The square root of 8 (\(\sqrt{8}\)) is not a rational number. This value belongs to the category of irrational numbers, which are numbers that cannot be represented as a simple fraction of two integers. Understanding this classification requires looking at the fundamental differences between the two main types of real numbers.
Defining Rational and Irrational Numbers
A rational number is defined as any number that can be expressed as the ratio of two integers, \(p\) and \(q\), where \(q\) is not zero. The word “rational” comes from “ratio,” signifying this comparison between two whole numbers. In decimal form, rational numbers either terminate or repeat in a predictable pattern.

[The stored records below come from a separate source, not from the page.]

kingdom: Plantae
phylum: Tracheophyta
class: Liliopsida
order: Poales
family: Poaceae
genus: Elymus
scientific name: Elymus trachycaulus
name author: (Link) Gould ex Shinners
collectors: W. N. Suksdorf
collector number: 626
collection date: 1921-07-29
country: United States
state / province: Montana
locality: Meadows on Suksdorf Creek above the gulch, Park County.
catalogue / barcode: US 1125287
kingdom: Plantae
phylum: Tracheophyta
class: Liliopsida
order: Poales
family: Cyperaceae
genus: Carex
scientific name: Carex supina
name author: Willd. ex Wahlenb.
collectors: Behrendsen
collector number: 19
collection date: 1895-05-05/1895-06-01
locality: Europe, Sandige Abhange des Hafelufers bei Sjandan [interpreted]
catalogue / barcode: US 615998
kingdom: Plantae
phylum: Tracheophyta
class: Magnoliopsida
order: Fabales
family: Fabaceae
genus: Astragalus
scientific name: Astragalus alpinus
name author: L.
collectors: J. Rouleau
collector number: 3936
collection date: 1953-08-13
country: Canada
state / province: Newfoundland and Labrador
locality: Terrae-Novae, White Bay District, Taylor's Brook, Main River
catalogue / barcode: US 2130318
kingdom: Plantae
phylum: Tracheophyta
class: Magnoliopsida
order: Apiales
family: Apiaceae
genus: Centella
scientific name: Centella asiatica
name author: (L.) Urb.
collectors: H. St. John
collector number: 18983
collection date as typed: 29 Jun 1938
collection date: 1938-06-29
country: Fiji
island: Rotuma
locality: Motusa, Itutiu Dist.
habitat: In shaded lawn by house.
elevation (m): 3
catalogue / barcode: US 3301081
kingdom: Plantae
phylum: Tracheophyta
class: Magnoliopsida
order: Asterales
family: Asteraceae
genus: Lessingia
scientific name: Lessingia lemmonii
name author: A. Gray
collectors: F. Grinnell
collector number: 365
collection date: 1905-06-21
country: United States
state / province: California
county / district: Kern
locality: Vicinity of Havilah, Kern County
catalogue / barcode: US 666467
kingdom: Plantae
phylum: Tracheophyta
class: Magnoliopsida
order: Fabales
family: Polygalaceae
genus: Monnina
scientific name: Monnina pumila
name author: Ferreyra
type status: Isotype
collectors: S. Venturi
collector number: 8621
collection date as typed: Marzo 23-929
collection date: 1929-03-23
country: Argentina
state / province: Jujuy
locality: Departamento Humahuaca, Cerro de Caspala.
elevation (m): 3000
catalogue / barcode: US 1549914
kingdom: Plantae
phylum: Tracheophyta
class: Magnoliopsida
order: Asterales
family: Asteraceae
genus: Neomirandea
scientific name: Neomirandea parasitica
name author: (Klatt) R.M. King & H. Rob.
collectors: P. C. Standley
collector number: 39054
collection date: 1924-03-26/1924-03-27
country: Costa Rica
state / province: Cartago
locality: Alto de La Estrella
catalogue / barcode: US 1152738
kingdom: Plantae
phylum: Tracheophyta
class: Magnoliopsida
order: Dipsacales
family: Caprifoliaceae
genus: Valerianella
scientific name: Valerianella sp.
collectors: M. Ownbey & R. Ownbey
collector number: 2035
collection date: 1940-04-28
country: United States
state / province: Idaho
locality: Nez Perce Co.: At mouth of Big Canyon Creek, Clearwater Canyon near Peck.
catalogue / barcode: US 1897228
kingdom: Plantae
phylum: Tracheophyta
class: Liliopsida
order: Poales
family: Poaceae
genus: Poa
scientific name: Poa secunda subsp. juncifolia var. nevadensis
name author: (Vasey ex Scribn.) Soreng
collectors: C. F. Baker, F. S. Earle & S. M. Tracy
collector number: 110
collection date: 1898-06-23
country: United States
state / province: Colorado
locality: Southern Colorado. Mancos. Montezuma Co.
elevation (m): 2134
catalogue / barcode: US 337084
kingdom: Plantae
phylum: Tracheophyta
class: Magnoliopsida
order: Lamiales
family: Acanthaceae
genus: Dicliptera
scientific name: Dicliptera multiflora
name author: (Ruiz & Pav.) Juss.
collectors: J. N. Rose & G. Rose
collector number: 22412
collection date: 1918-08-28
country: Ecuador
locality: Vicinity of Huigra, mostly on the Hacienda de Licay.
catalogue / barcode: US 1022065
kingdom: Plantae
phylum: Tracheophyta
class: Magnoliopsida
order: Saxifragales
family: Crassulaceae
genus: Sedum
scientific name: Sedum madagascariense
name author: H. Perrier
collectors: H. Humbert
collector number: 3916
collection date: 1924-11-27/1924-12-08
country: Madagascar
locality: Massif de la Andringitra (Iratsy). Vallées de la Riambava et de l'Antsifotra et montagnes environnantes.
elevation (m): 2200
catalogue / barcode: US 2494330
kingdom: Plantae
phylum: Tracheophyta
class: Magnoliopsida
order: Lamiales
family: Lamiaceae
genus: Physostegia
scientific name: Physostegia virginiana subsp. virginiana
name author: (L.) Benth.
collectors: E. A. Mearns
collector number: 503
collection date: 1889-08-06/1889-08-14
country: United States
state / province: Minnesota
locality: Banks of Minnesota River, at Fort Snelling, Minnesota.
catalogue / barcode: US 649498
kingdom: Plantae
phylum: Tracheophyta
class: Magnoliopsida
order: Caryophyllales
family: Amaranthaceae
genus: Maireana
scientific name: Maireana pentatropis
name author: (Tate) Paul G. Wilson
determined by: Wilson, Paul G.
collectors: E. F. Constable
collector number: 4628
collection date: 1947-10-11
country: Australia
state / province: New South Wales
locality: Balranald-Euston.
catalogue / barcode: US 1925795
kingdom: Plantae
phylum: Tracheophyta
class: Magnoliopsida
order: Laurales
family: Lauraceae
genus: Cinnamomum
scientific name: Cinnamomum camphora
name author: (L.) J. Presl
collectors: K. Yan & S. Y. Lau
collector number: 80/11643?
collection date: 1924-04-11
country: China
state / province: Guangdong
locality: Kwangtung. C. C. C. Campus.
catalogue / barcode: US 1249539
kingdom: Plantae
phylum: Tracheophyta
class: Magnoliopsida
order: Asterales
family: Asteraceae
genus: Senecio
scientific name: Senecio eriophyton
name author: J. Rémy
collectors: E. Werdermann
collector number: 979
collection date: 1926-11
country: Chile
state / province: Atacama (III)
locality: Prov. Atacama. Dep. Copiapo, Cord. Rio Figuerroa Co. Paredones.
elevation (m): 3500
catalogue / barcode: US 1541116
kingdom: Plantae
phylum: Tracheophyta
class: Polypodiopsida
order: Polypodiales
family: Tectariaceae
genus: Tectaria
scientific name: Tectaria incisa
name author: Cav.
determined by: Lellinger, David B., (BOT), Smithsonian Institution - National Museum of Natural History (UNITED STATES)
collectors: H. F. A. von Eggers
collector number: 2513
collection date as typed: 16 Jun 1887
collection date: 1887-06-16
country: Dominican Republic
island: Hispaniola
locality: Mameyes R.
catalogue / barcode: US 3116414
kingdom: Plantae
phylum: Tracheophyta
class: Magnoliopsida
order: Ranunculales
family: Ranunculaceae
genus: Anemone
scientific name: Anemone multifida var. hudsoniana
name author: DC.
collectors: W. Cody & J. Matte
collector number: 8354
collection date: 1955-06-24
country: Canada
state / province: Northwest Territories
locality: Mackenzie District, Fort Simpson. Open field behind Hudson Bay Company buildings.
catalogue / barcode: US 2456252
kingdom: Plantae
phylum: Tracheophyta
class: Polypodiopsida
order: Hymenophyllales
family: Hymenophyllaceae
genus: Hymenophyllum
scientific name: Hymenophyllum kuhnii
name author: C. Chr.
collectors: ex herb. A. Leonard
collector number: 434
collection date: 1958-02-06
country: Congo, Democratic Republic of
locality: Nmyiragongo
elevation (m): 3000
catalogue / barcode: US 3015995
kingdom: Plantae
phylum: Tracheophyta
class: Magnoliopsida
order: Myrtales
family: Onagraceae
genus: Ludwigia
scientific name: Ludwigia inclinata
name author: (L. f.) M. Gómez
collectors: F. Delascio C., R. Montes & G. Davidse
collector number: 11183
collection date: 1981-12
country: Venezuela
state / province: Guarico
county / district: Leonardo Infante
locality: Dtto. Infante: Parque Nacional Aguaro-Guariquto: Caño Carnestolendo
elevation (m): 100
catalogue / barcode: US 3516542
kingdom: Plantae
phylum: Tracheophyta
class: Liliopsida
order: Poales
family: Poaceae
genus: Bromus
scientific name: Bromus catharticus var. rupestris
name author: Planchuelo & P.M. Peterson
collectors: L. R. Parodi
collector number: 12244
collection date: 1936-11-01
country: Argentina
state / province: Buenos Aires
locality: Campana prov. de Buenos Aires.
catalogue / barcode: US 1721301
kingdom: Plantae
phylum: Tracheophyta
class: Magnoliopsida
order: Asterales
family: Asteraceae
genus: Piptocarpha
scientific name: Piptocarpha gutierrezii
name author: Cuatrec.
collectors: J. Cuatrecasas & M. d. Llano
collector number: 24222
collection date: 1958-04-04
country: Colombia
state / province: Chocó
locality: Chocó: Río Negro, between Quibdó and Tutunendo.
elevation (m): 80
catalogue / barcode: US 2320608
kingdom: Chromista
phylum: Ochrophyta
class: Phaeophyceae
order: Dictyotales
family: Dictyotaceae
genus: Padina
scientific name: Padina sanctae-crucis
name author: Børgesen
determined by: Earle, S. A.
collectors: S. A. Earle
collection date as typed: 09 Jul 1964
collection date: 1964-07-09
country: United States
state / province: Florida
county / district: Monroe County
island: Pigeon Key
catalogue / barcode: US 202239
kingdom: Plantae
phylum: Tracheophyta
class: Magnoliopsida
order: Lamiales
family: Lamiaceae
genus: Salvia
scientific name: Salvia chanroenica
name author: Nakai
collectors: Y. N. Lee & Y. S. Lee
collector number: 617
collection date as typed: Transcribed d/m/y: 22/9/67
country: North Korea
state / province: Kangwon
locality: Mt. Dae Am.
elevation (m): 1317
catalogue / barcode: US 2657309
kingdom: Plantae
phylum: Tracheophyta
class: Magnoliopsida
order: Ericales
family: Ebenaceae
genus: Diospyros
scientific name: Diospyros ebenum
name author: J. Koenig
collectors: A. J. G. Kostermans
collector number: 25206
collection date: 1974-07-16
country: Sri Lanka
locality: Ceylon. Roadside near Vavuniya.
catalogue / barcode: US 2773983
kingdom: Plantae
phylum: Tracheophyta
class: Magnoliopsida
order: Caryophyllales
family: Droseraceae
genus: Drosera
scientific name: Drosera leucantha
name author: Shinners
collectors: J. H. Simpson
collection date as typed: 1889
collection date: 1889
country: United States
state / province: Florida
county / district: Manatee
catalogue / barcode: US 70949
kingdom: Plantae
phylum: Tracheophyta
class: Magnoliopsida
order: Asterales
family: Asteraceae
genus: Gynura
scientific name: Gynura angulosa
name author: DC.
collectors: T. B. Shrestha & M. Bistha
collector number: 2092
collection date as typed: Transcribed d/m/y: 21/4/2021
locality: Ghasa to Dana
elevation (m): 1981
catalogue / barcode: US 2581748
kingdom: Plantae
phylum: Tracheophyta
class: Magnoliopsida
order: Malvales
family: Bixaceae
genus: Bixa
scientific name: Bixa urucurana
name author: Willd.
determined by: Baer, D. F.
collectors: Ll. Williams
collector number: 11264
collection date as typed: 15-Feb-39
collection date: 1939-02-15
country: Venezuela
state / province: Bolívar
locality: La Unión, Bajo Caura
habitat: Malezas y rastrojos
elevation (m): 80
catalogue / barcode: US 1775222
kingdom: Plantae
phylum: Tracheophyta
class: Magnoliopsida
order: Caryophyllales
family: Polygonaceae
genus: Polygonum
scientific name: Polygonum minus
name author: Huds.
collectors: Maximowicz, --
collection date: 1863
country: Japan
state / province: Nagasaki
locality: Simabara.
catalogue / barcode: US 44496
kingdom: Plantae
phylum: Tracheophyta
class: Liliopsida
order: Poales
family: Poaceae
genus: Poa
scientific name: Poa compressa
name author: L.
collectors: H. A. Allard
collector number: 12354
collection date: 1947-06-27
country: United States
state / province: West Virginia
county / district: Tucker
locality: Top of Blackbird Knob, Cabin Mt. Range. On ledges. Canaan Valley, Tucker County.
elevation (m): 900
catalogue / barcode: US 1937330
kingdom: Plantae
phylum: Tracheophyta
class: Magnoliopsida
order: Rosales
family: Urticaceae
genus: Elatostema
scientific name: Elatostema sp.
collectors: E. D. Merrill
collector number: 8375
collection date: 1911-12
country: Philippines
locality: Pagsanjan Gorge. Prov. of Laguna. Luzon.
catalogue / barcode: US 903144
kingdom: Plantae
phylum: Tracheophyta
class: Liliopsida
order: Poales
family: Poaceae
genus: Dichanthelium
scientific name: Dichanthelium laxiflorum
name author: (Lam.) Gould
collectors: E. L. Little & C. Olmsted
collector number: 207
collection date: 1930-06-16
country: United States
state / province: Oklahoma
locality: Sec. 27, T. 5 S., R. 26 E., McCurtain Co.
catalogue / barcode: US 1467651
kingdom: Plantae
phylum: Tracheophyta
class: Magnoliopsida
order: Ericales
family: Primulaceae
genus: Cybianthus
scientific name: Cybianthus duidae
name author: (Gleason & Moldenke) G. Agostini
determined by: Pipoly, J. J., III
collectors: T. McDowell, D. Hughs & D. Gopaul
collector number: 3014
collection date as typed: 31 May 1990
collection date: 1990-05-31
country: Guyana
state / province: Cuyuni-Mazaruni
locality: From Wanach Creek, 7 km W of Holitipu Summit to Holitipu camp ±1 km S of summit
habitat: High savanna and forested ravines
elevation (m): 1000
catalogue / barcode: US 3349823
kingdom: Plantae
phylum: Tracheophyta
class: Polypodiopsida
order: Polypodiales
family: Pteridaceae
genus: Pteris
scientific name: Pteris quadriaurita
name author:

Irrational numbers are real numbers that cannot be written as a simple fraction of two integers. Their decimal expansions are non-terminating and non-repeating, meaning the sequence of digits continues forever without any cyclical pattern. Examples include the number pi (\(\pi\)) and square roots of numbers that are not perfect squares.
Analyzing the Square Root of 8
To analyze the square root of 8, it is helpful to simplify the expression by looking for perfect square factors within the number 8. Since 8 can be factored into \(4 \times 2\), where 4 is a perfect square, \(\sqrt{8}\) simplifies to \(2\sqrt{2}\).
The number 2 in the simplified expression \(2\sqrt{2}\) is a rational number. The rationality of the entire expression, however, depends entirely on the nature of \(\sqrt{2}\). The product of any non-zero rational number and an irrational number is always irrational.
If \(2\sqrt{2}\) were rational, dividing it by the rational number 2 would imply that \(\sqrt{2}\) itself is rational. This is a contradiction because \(\sqrt{2}\) is a known irrational number. Therefore, since \(\sqrt{2}\) is irrational, the product \(2\sqrt{2}\), or \(\sqrt{8}\), must also be irrational.
Why Non-Perfect Square Roots Are Irrational
The irrationality of \(\sqrt{2}\) is the key to understanding why \(\sqrt{8}\) is irrational. Historically, the discovery of \(\sqrt{2}\) demonstrated that not all lengths could be expressed as a ratio of two integers. The proof of its irrationality uses a method called proof by contradiction.
This method starts by assuming \(\sqrt{2}\) can be written as a fraction \(p/q\) in simplest terms, where \(p\) and \(q\) are integers with no common factors. Squaring both sides of the equation leads to \(2 = p^2/q^2\), or \(2q^2 = p^2\). This shows that \(p^2\) must be an even number, and if \(p^2\) is even, \(p\) itself must also be even.
If \(p\) is even, it can be written as \(2k\) for some integer \(k\). Substituting \(2k\) back into the equation yields \(2q^2 = (2k)^2\), which simplifies to \(2q^2 = 4k^2\). Dividing by 2 results in \(q^2 = 2k^2\), proving that \(q^2\) is also an even number. Consequently, \(q\) must be even as well.
The logical contradiction arises because the initial assumption was that the fraction \(p/q\) was in its simplest form, meaning \(p\) and \(q\) had no common factors. Since the proof shows that both \(p\) and \(q\) are even, they share a common factor of 2. Because the initial assumption leads to a contradiction, it must be false, confirming that \(\sqrt{2}\) cannot be written as a simple fraction.